I nostri pulpiti devono rimanere nostri dal Blog di Costanza Miriano del 12.06.2013
Vedo una certa fretta, da parte di alcuni cattolici (non saprei dire
se siano pochi o molti, di certo alcuni tra questi sono in posizioni
culturalmente significative, in certi gangli decisivi almeno della
comunicazione) di dialogare sempre e comunque con chi la pensa
diversamente, una certa ansia di ribadire la non estraneità, la
preoccupazione di dimostrare l’essere al passo con il mondo, di
sottolineare più quello che è in comune rispetto a quello che è
sideralmente lontano, di dire che noi “va be’, sì, crediamo un po’, però
abbiamo da imparare un po’ da tutti”. Come diceva padre Pizarro, per me
uno dei più riusciti personaggi di Corrado Guzzanti: credo molto in
Dio, come tutti i Toro ascendente Gemelli (o qualcosa di simile).

SEZIONE DATI:
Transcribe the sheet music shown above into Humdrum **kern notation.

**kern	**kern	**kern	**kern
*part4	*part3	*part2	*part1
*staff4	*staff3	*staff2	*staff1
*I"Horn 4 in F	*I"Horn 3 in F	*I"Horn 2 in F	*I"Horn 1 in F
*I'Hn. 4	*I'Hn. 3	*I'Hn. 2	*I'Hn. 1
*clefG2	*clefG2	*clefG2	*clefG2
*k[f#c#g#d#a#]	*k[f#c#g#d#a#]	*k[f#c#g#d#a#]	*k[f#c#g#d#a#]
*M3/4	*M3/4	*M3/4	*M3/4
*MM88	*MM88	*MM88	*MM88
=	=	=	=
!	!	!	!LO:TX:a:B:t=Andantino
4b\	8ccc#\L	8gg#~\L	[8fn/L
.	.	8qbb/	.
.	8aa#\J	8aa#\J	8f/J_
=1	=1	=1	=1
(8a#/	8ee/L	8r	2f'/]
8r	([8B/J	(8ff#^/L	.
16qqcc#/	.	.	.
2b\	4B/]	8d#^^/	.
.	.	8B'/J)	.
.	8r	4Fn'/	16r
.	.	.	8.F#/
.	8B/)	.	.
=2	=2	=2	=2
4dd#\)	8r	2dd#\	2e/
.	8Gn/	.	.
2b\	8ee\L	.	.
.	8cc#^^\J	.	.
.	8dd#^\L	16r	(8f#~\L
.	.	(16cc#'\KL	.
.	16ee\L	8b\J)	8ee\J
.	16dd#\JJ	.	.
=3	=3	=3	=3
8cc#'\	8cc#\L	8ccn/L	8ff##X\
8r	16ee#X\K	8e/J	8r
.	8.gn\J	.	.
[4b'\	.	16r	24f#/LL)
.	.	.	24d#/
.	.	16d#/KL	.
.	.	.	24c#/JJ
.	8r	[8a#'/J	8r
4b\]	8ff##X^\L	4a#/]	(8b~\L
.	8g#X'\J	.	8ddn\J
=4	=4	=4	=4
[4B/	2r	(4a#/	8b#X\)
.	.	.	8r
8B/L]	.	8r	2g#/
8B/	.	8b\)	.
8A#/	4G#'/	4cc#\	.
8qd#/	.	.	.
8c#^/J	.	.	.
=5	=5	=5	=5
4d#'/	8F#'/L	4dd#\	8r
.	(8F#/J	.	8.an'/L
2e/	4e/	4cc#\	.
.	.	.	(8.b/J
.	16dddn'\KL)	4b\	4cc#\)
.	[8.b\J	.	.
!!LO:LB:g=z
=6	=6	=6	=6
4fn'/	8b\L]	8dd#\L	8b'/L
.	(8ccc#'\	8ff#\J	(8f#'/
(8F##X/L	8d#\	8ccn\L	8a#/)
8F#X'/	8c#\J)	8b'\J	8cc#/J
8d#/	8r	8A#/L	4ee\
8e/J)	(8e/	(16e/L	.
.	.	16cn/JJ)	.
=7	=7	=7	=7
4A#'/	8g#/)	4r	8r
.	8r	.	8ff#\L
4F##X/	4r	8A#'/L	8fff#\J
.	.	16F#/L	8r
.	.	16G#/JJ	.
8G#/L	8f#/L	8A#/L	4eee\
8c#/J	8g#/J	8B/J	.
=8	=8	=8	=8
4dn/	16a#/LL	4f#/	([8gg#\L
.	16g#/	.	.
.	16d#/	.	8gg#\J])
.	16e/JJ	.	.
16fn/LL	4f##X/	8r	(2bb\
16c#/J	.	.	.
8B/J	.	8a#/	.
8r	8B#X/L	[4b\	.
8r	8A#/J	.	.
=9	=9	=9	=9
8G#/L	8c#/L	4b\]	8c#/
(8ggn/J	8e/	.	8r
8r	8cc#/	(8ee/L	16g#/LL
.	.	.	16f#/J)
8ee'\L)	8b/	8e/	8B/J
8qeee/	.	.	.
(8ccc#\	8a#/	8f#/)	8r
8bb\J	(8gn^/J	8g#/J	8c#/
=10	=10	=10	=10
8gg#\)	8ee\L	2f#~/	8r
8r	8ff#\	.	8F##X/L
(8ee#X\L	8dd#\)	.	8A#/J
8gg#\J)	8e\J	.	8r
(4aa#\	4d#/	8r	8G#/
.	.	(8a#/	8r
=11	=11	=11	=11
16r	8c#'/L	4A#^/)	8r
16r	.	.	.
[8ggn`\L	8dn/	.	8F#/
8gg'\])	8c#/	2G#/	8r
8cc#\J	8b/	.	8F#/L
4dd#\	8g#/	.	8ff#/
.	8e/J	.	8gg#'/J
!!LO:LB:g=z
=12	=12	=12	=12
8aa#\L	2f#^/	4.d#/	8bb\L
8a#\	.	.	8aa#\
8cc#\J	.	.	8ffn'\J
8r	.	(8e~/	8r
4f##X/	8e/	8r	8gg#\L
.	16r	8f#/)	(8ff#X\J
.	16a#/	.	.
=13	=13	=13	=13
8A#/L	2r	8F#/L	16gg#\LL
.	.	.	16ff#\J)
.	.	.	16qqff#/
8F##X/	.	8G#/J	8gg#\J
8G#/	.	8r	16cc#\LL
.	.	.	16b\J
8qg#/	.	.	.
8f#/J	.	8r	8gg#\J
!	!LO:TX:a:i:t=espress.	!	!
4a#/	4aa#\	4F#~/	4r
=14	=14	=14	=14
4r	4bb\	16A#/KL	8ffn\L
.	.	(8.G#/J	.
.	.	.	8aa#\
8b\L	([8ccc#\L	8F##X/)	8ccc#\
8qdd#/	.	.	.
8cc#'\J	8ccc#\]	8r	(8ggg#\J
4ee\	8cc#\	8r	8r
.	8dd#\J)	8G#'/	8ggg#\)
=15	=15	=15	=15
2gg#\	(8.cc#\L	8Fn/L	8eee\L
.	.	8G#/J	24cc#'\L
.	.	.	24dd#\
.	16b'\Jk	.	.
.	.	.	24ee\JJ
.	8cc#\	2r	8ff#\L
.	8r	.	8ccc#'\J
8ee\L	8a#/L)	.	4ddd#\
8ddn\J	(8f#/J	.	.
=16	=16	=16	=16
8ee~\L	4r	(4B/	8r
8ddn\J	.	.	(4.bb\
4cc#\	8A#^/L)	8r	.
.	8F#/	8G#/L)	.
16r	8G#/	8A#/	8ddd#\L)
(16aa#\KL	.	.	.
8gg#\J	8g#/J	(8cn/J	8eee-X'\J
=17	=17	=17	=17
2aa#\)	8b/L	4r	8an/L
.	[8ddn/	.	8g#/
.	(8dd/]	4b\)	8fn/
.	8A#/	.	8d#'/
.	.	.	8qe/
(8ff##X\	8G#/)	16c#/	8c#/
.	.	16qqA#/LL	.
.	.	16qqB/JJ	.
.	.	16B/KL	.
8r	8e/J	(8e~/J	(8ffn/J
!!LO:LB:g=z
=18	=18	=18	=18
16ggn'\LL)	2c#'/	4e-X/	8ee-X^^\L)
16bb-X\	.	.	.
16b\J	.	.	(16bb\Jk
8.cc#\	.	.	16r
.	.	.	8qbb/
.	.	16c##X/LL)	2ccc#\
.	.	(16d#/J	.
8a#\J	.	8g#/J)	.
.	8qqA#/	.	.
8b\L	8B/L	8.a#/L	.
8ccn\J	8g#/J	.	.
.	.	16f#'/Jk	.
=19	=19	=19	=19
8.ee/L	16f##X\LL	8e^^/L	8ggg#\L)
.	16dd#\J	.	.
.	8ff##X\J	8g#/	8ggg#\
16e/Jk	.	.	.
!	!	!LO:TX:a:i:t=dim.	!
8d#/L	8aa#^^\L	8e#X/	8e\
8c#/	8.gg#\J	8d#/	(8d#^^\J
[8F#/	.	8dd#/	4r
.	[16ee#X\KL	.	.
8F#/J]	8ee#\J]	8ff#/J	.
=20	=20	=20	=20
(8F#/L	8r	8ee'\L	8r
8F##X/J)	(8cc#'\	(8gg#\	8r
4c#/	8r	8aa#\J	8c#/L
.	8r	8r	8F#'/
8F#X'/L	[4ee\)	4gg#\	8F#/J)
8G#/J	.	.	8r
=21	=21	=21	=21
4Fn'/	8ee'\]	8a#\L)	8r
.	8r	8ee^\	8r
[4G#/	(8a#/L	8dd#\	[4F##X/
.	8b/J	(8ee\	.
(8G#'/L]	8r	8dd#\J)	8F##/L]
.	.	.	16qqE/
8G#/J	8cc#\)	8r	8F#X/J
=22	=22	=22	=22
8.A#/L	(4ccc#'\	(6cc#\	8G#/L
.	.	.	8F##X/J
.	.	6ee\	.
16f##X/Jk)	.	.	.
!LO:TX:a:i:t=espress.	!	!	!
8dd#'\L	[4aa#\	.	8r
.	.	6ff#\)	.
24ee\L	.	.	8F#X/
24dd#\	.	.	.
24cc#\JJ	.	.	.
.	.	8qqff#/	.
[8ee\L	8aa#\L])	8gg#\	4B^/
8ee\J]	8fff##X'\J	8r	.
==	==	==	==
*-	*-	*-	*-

CONSEGNA: Nel brano proposto, quale personaggio di Corrado Guzzanti viene citato?

SOLUZIONE: Padre Pizarro.